FAME FESTIVAL – « Bring Down The Walls » : Quand la house libère

Credits : Mel D. Cole

Sélectionné pour le Festival Fame, Bring Down the Walls retrace une expérience menée par un collectif de citoyens à Chicago. Débats sur le système carcéral américain et son broyage systémique des minorités le jour et festival de musique house la nuit. Libération de la parole, puis des corps. 

Le film réalisé par Phil Collins (un homonyme) laisse entendre dès les premières minutes que le système carcéral américain n’en sortira pas indemne. Gangréné, comme d’autres grandes institutions par le néolibéralisme, ce système a su se renouveler pour tirer profit du nombre de ses arrestations. En première ligne de cette évolution délirante  : les personnes vulnérables, afro-américaines bien souvent, issues de la communauté LGBTQ+ parfois. Les prisons sont rentables et ce sont les minorités qui paient l’addition. 

Faîtes tomber les murs

C’est de ce constat révoltant que naît l’initiative Bring Down the Walls. Dans un immeuble en plein cœur de Chicago, un collectif de citoyens décide de s’unir contre cette justice défaillante. Organisation de groupes de paroles le jour et de soirées la nuit. Bring Down the Walls passe par l’intime et mêle aux témoignages bouleversants d’anciens détenus, coupables ou non, des images de fête où des corps de morphologies et couleurs toutes différentes se retrouvent autour d’une culture commune  : la musique house. 

Durant les groupes de parole qui ont lieu le jour, un homme raconte  : «  J’étais jeune, Noir et pauvre. Je ne pouvais pas choisir d’être jeune et Noir, alors j’ai essayé de ne plus être pauvre. J’ai voulu voler pour trouver un peu d’argent, mais pas les gens de mon quartier. Je ne voulais pas voler à ceux dans la même situation que moi. Alors j’ai été voler aux gens de beaux quartiers. J’ai été arrêté et le juge m’a donné l’amende la plus importante qu’il était possible de recevoir. Pour un vol  ! Mon avocat m’a dit que je n’aurais surtout pas dû voler ces gens-là, que j’aurais dû voler ceux de mon quartier, que j’avais été puni pour l’exemple.  » 

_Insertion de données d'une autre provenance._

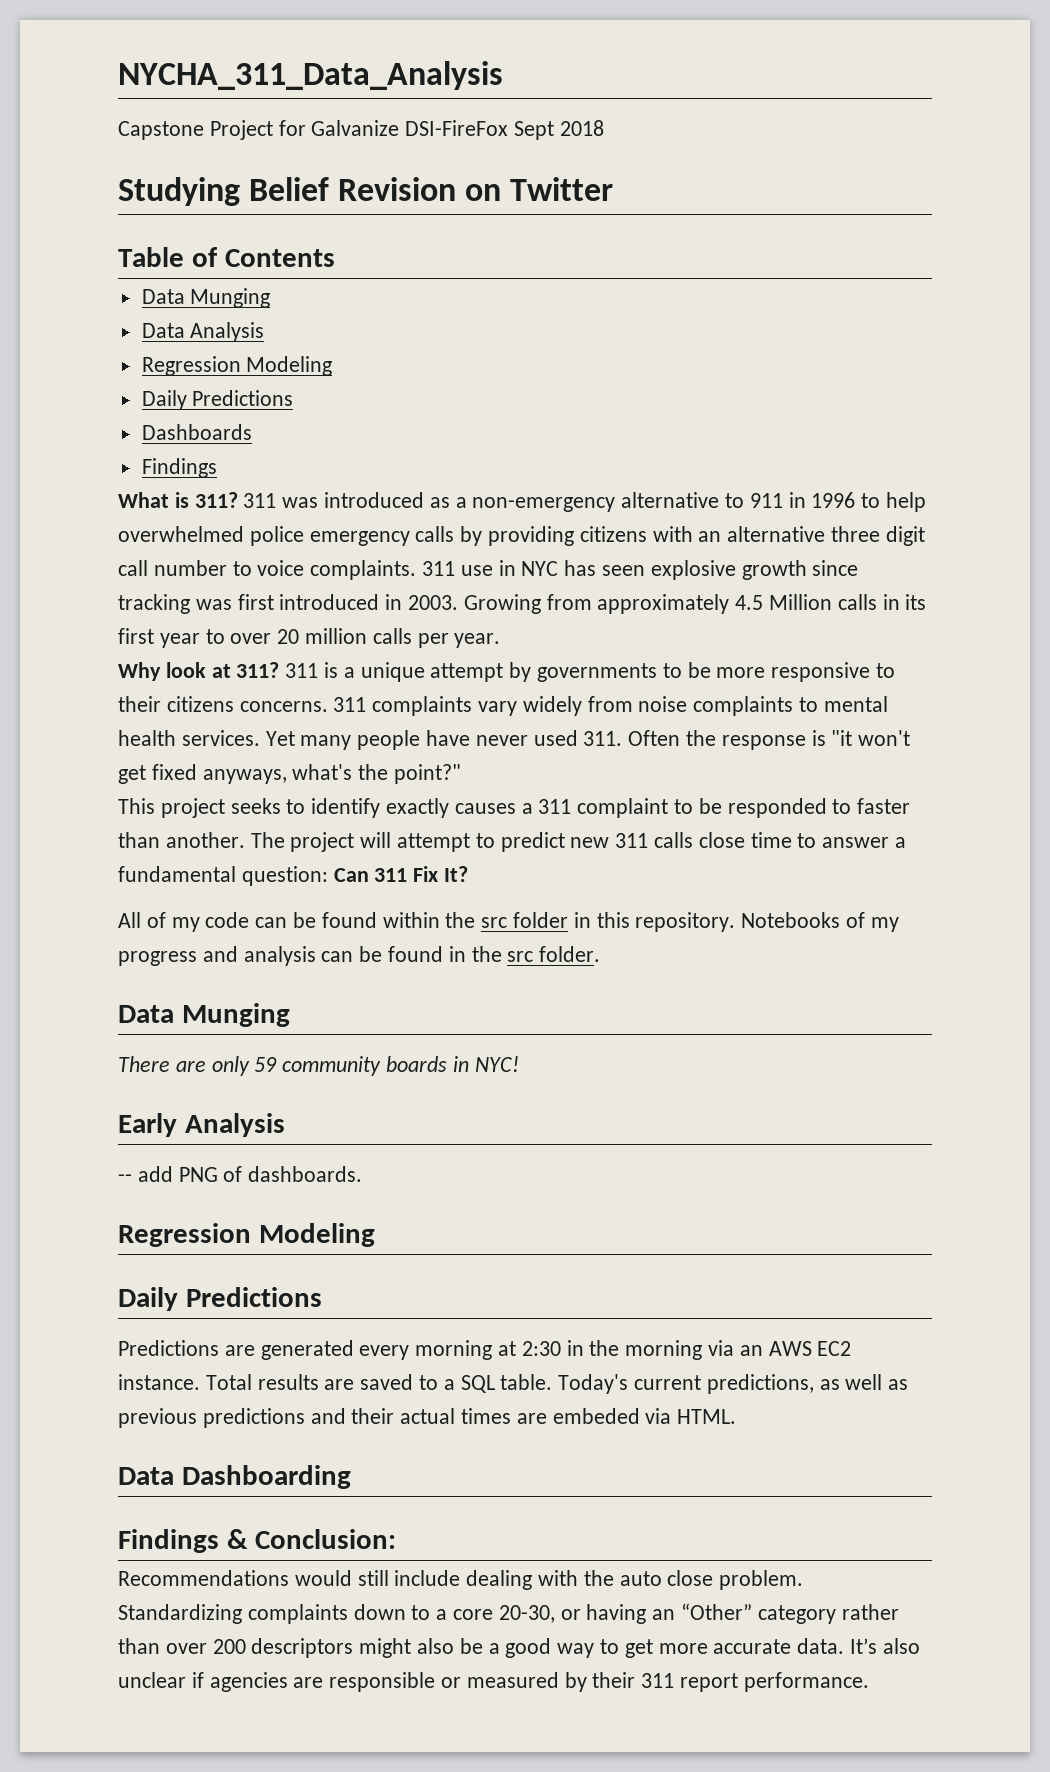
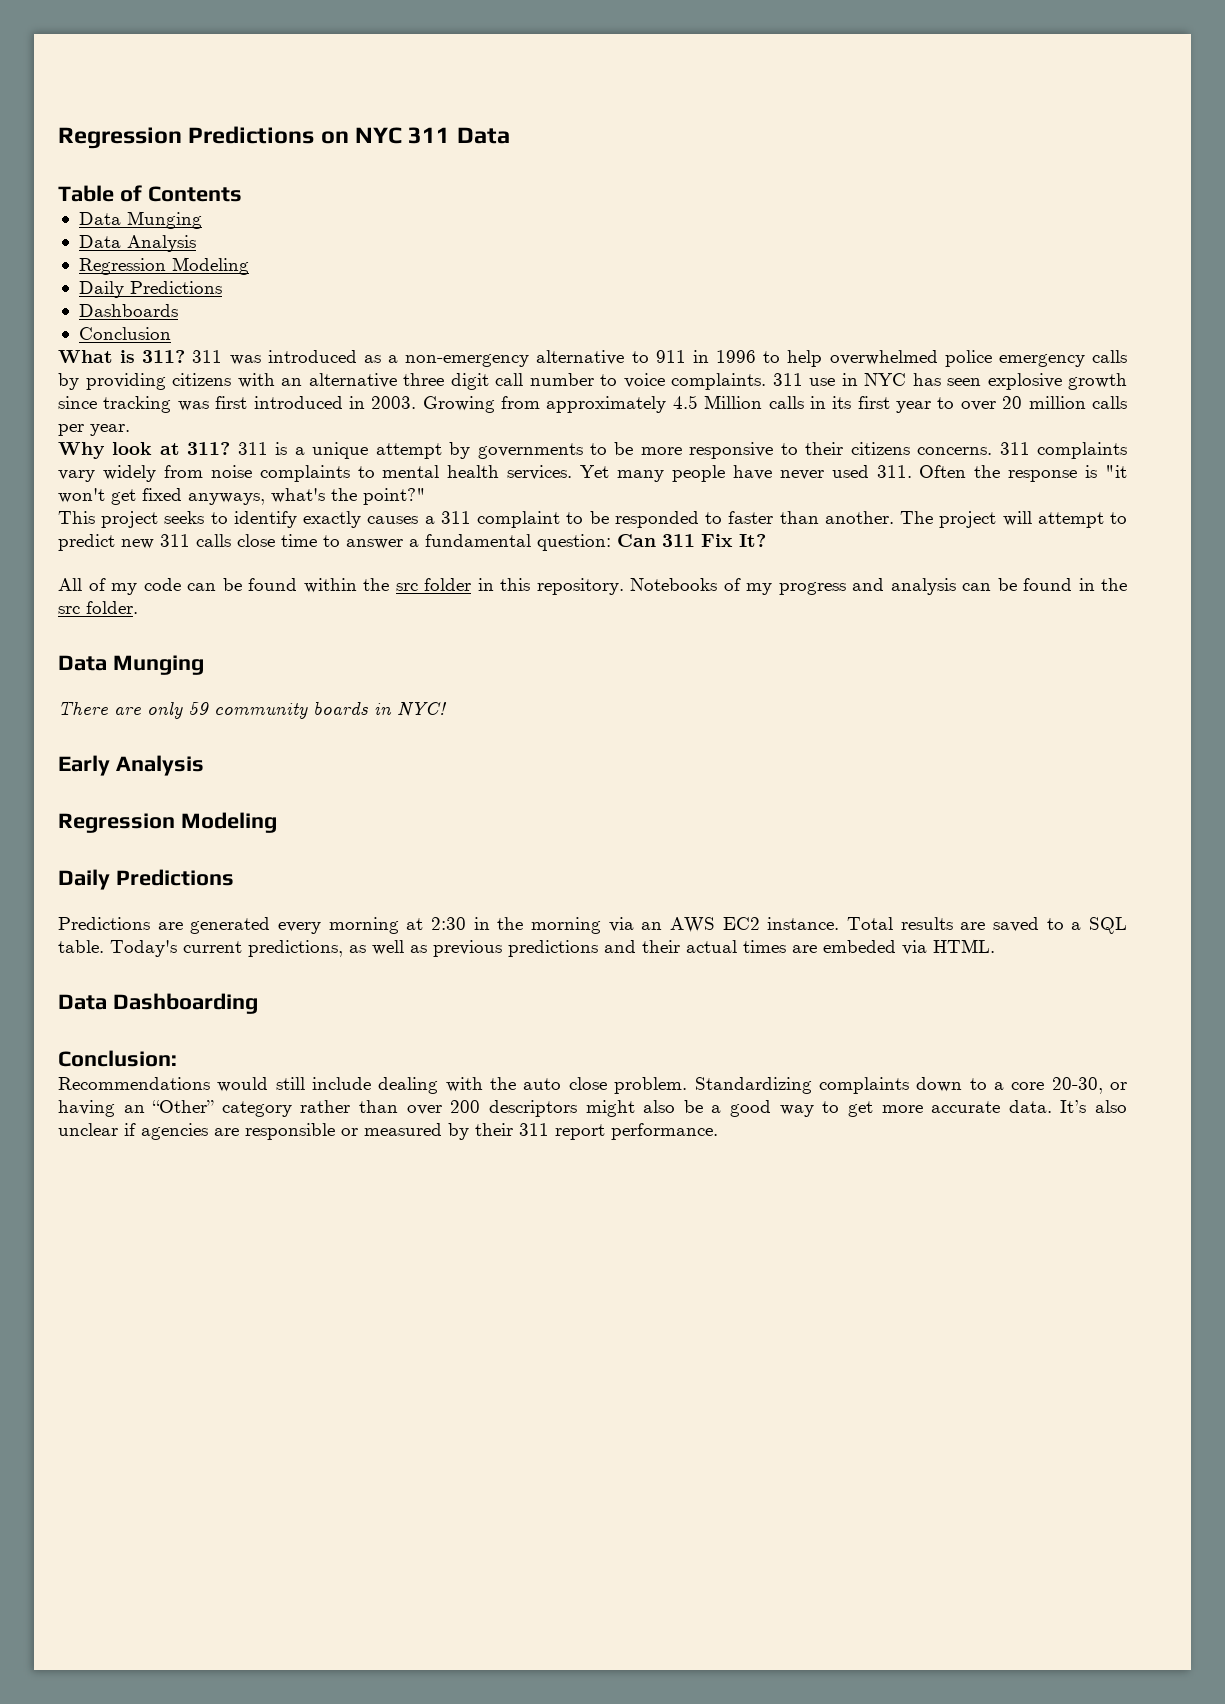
[118,61,503,90] [118,120,604,140] [118,177,614,206] NYCHA_311_Data_Analysis // Capstone Project for Galvanize DSI-FireFox Sept 2018 // Studying Belief Revision on Twitter -> [58,126,510,149] Regression Predictions on NYC 311 Data
[141,458,217,478] Findings -> [78,327,171,340] Conclusion
[118,1166,363,1182] // -- add PNG of dashboards. -> (204, 765) none
[118,1529,248,1553] Findings & -> (258, 1003) none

crédits : Courtesy Shady Lane Productions

Les témoignages se succèdent et la révolte est contagieuse. Il y a cet homme, enfermé alors que non coupable, parce que quelqu’un a témoigné contre lui. Ce témoin-là, lui-même aux prises avec le système carcéral, avait le choix entre dénoncer et retourner en prison. Alors il a dénoncé un innocent. D’autres racontent  : un oncle enfermé en prison pendant une vingtaine d’années pour un accident mineur. Et puis l’exclusion, qui vient avec la peine de prison  : «  Quand il est entré, on utilisait encore les minitels. Maintenant, il ne sait même pas ce qu’est un iPad  !  »

S’émanciper par la house

Aux différentes scènes de débat s’entremêlent les images de la soirée qui a suivi. La house envahit les espaces avant que les corps ne s’en emparent. Ils sont d’une diversité fabuleuse, ces corps  : Blancs et Noirs se mélangent tandis qu’on devine la présence d’une communauté Queer et LGBT. Ils font corps, justement, autour de cette musique qui constitue leur culture commune et fait d’eux une communauté de destins. De l’autre côté de l’écran, on a envie de danser. Le témoignage d’un ancien détenu résonne et vient donner un sens aux images  : «  La musique est un moyen pour moi des faire sortir les mots.  » Sur scène, on le voit s’emparer du micro et chanter, acclamé par la foule. 

L’esthétique du film est irréprochable. Pleine de couleurs, elle est à l’image du projet qu’elle porte  : la diversité existe et, mieux, la diversité est un cadeau. En réunissant cette communauté inclusive autour d’un projet de société et d’une culture commune, Bring Down the Walls devient un lieu d’expérimentation sociale qui défie les normes étouffantes d’une société américaine sclérosée par ses inégalités. 

Le film, tout en offrant une expérience positive au spectateur comme aux participants, pose des questions fondamentales. Peut-on parler de justice  ? Est-ce que tout le monde la veut vraiment, la justice  ? Et parvient à faire un premier pas vers la déconstruction d’un système socio-politique qui n’a plus lieu d’être.